Chris Andersen, who has gone largely unnoticed despite his stellar defensive play, finishes with seven points, eight rebounds and two blocks.
The Pacers, as solid as they are on defense, are having all sorts of issues on offense. The Indiana team which lost to the Knicks in Game 2 of their second round series resurfaces. Roy Hibbert has just six points but does finish with 11 rebounds and two blocks.
Miami, the league's worst rebounding team in the regular season, manages to narrow the rebounding gap. The Pacers still win the rebounding battle 43-39, but lose big as their shots don't fall. For the game, they shoot only 33.6 percent.
The Heat, on the other hand, conclude matters with a 45 percent shooting clip. Dwyane Wade has 24 points while LeBron James has 20.

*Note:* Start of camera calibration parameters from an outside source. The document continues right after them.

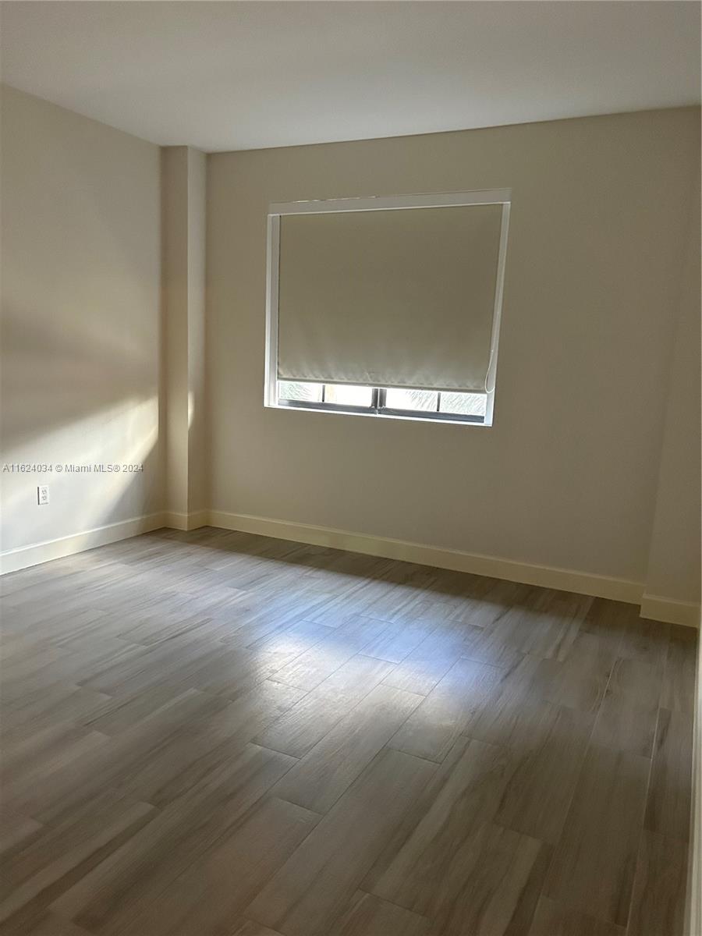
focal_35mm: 26
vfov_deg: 67.3
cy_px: 468
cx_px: 351
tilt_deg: -10.5
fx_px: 703
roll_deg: -3.9
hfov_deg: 53.1
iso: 500
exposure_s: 1/60
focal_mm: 5.7
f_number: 1.5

Lance Stephenson hasn't shone in this series so far, although he leads the Pacers in scoring with 17. Paul George chips in with 15 while David West finishes with 11.
Heat 3, Pacers 2
Game 6: Heat 103, Pacers 99
It's win or go home for the Indiana Pacers.
Playing with their greatest sense of urgency, the Pacers actually establish a nine-point lead after the first quarter, 28-19. Roy Hibbert scores eight in the first 12 minutes of play.
However, they let the Heat back into it with turnovers and missed shots in the second quarter. LeBron James, once again taking advantage of Miami's vaunted pick-and-roll, scores 18 first-half points. Dwyane Wade is not far behind with 15 of his own, giving Lance Stephenson fits on defense.
Hibbert's offense is stymied and finishes the first half with 10 points. Paul George picks up the slack with 15. D.J. Augustin contributes two three-pointers off the Indiana bench (which has largely been non-existent in this series) in the first 24 minutes. Indiana by one, 50-49.
As the third quarter unfolds, LeBron James continues to go on a tear as he scores eight points to bring his scoring total up to 26. The Pacers are still having problems defending the pick-and-roll in spite of Paul George covering the reigning MVP. David West comes to life with seven points and five rebounds in the period. The Heat lead by only two, 79-77.
When the fourth quarter begins, Stephenson hits a three-pointer to give the Pacers back the lead. Paul George makes one of his own to give them more breathing room at 83-79.
However, the Heat go on an 8-0 run to take the lead for good. They go on an outside shooting spree of their own with James, Wade and Mario Chalmers all chipping in. Miami builds its lead to seven with only three minutes left to play. They melt the clock in the ensuing possessions to prevent the Pacers from mounting a comeback.
Final score: Heat 103, Pacers 99. Miami wins the series in six games.
The duo of James and Wade prove to be too much for Indiana to handle, as it did in last season's second-round playoff series. The Heat, with too much championship experience and firepower, move on to their third consecutive NBA Finals appearance.
The Pacers feel the sting of this loss. However, with their progress in the playoffs over the past three seasons, they are poised to make another run at the championship next year with a healthy Danny Granger in tow.